Manchin has expressed concern about Federal Energy Regulatory Commission actions that could hurt infrastructure permitting (E&E Daily, March 4). He is also slow-walking a top Interior Department nominee because of energy concerns (E&E Daily, March 9).

“It’s not locking us into a fossilized version of the past. It’s infrastructure that’s flexible,” said Manchin. “I am not saying to hell with our climate goals; these actions are not all mutually exclusive.”

Manchin said that future fossil fuel infrastructure could be adjusted to transport and process hydrogen. He also agreed with Democrats that fossil fuel producers should begin to prioritize production over profits and work with the Biden administration.

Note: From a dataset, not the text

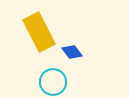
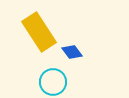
yellow rectangle: rotated 6 degrees counterclockwise
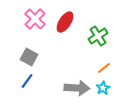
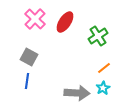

Colette Hirstius, a Shell executive, said resuming federal leases and releasing a five-year plan for oil and gas operations in the Gulf of Mexico would be immediate steps that the administration could take to help industry boost production. She added that many of the 9,000 unused leases have already been determined by producers to have small oil reserves and therefore don’t justify drilling operations.

Republicans yesterday continued expressing concerns about the administration reaching out to certain oil states, like Venezuela and Iran, for help with oil supplies while looking to crack down on domestic fossil fuel energy.

Democrats touted the potential for electric vehicles and green energy to circumvent Russian influence and the oil and gas market instability.

“We should be accelerating the development of electric vehicles and other zero-emission transportation options so that we will eventually not have to worry about gas prices or give [Russian President Vladimir] Putin and other oligarchs the ability to use oil as a weapon,” said Sen. Mazie Hirono (D-Hawaii).

Republicans shot back that the country’s reliance on imports for clean energy components would leave Americans dependent on countries like China. The GOP has long called for more domestic mining.

Sen. Ron Wyden (D-Ore.) pointed to his legislation, S. 3783, to promote mining. It seeks to find places that are “economically feasible and environmentally sound” to extract resources (E&E Daily, March 9).